La mentira: el peor error que cometemos

Por Nacha Medina

Todos sabemos que las mentiras son malas, no sirven de mucho porque como decía mi mamá “La mentira tiene patas cortas”. Esa frase me ha acompañado toda mi vida, pero hay veces que uno miente por proteger al otro, por creer que ciertos hábitos que uno tiene están más a salvo si los sabemos sólo nosotras, ya que puede que haya gente que no las va a entender.

El mentirle a un ser cercano es lo menos recomendable del mundo, según yo. Se hace daño por hacer daño, y eso nunca lleva a nada bueno. La persona, cuando descubre la mentira no sólo se queda sin entender el por qué hiciste eso, sino que también se le llena la cabeza de dudas al empezar a pensar que más encima no confiaste en ellos lo suficiente como para decirlo.

Hace poco me tocó mentir, con una estupidez, siendo sincera, lo hice un poco para llevar la fiesta en paz, pero lo que vino después de eso no tuvo nada de pacífico. Después de descubierta la mentira, ya sea por cosa de ellos o por una confesión, vienen dudas y reproches, vienen comentarios hirientes y por sobre todo viene la recriminación.

Sinceramente no la recomiendo, es una época en la que nos jactamos de ser empoderadas, en una época en la que decimos estar a cargo de nuestras vidas. En una época así deberían dejar de existir las mentiras.
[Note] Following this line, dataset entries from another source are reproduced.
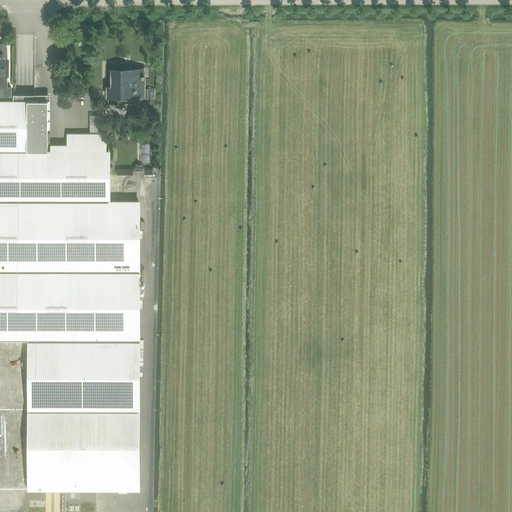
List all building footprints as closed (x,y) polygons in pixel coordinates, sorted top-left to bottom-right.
[(30,62),(31,35),(15,34),(14,62),(30,62)] [(108,96),(144,96),(144,70),(130,70),(130,75),(125,75),(125,74),(113,74),(112,88),(108,88),(108,96)] [(0,339),(138,340),(139,200),(109,200),(109,150),(105,150),(105,133),(67,133),(67,150),(48,150),(48,100),(0,100),(0,339)] [(105,129),(104,120),(90,121),(91,129),(105,129)] [(0,490),(138,490),(138,340),(0,339),(0,490)]
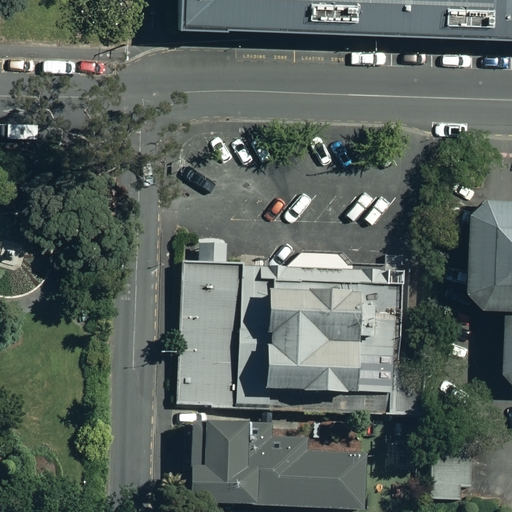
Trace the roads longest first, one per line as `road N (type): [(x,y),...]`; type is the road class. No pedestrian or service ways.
road 1 (residential): [(128,511),(142,94)]
road 2 (tertiary): [(142,94),(511,99)]
road 3 (tertiary): [(0,94),(142,94)]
Ahora, no hay nada mejor que la confesión, ¿por qué? Porque después de la confesión viene el relajo, el sentir que te quitaste un peso de encima, el saber que ahora sí estás actuando como siempre debiste haber actuado, como siempre debió ser.

El sincerarse con los otros, las personas correctas por supuesto, trae un momento de “sentirte liviano” mentalmente, algo así como el saber que actúas de buena forma, el saber que estás haciendo lo correcto, tanto para ti como para el resto.

Muchas de las mentiras que decimos a diario son mentiras blancas, las que se llaman así porque por lo general son chicas, sin mayor problema, sin el dolo de querer mentirle al resto.

Este tipo de mentiras tampoco sirve, es mejor siempre actuar con sinceridad, el otro esté de acuerdo o no, pero eso cuesta entenderlo, cuesta darse cuenta de que la verdad es que los seres queridos siempre te van a querer, siempre van a estar, que si bien todos tenemos fallas, ellos estarán ahí para ayudarnos, aconsejarnos o simplemente para poner el hombro para que tu llores en él.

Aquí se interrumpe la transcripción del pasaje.